Cantor Perry Fine of Temple Beth Shalom in Livingston led a fascinating free two-part series, called “Miriam and the Women Sang: Biblical Poetry and the Creative Musical Spirit,” at the Morris County Library, 30 E. Hanover Ave., in Whippany. Cantor Fine’s classes, which were coordinated by NCJW, West Morris Section’s Our Jewish World, were held Thursdays, Oct. 27, at 12:30 p.m., and Nov. 3, at 2:30 p.m.
Said Cantor Fine, “Join us
as we explore together some of the great poetry of the Bible and how composers over the centuries have set those words to music.” The classes were open to the public.
Among the topics the cantor addressed are:
* What are the earliest biblical songs?
* How did these melodies make their way into Jewish tradition?
* How did composers, both Jewish and non-Jewish, find inspiration in these texts?
Cantor Fine is now in his 23rd year in the Cantorate. He has been singing Jewish music ever since his days as a boy soprano soloist with Hazzan Hillel Lipsicas’s High Holiday choir in his hometown of Baltimore. A graduate of the University of Michigan and the Jewish Theological Seminary, his recordings include settings of the Yom Kippur Service for the Milken Archive Series of Jewish Music and music for the Friday Night Live Service.
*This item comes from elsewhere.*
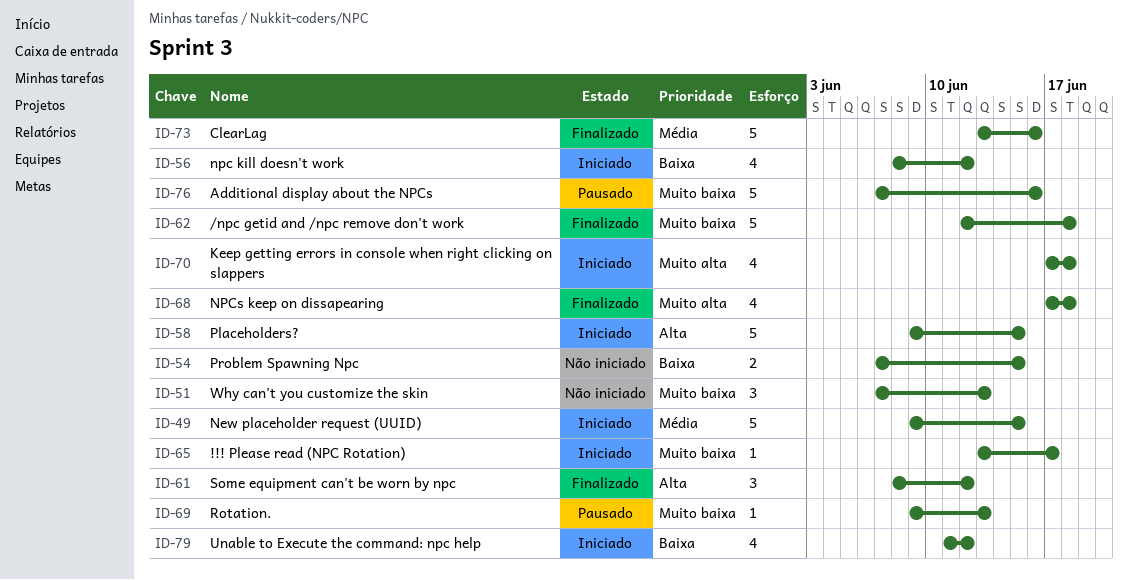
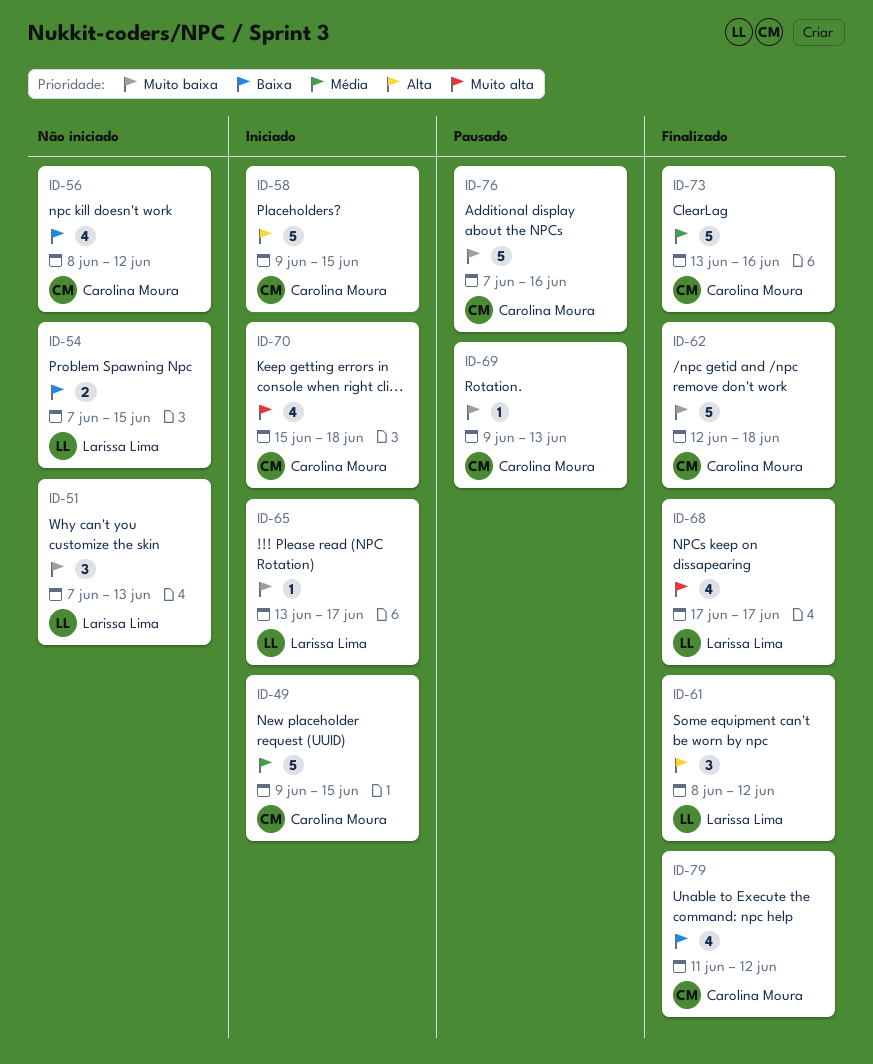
ID-56, status: Iniciado -> Não iniciado
ID-68, due: Jun 18 -> Jun 17
ID-70, start: Jun 17 -> Jun 15
ID-79, status: Iniciado -> Finalizado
Cantor Fine is one of the co-founders of Voices in Harmony, an interfaith choral ensemble, now in its 16th year, and more recently, co-founder, with Cantor Sharon Brown-Levy, of Voices of Livingston, now joined together as Voices in Harmony of Essex County. In April 2009, Cantor Fine was awarded the Conservative Movement’s Nathan H. Winter Award for Professional Excellence. For the past 15 years, Cantor Fine has served on the faculty of the Jewish Theological Seminary, teaching Biblical Cantillation to budding cantorial and rabbinical students.